Had a fun debate in Languages class this evening revolving around the undeniable fact that functional languages don't get a whole lot of use. The advocates of such languages seem convinced that this is recalcitrance on the part of the programming establishment further impaired by the fact that the underlying hardware is biased towards imperative statements (computer engineers are apparently in on the conspiracy).
I generally keep an arms distance from debates involving zealots but, since nobody was taking the pragmatic side, I decided to call shenanigans.

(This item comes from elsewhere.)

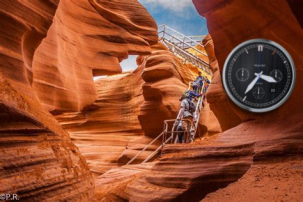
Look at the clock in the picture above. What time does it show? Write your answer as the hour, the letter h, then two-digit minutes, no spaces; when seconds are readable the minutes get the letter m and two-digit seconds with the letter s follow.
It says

Lets start with the easiest part to debunk: hardware has nothing to do with it. C++, Java, and C# would never have supplanted C if fast execution was the primary concern of developers. Scripting languages are an order of magnitude slower than LISP, yet mountains of code are written in them. The truth is, with a few exceptions in the areas of systems programming and real-time apps, nobody cares about performance anymore. Just use Facebook on an iPhone4 over 3G if you don't believe me (I do this all the time, and it's sloooooooow). Users who want snappy performance are happy to pay for it by purchasing better hardware.
So that leaves us with the great mass of anti-functional programmers. Are these folks just not good at math? Do they not see the value of referential transparency? Do they not see the evil in side effects?
Whoops, ya might be onto something with that last one. I just called a function that wrote a record to a database. That's a side effect. BAD! I just wrote another that sent a message to a web service. Side effect, BAD! This one turns on your cell phone camera. Here's one that changes the thermostat setting in your house. Another alters the fuel mix in your car's intake. BAD BAD BAD!
The truth is, the vast majority of what computers actually do is side effects. Performing actual computation is maybe 5% of computing. The rest of it is just moving crap around and interacting with peripherals. Functional languages are terrible at this because THEY DON'T ALLOW SIDE EFFECTS.
I'm all for using functional languages for what they are good at: computing functions. But if I want a computer to actually do something, I tell it what to do. Which is, of course, exactly why they are called imperative languages.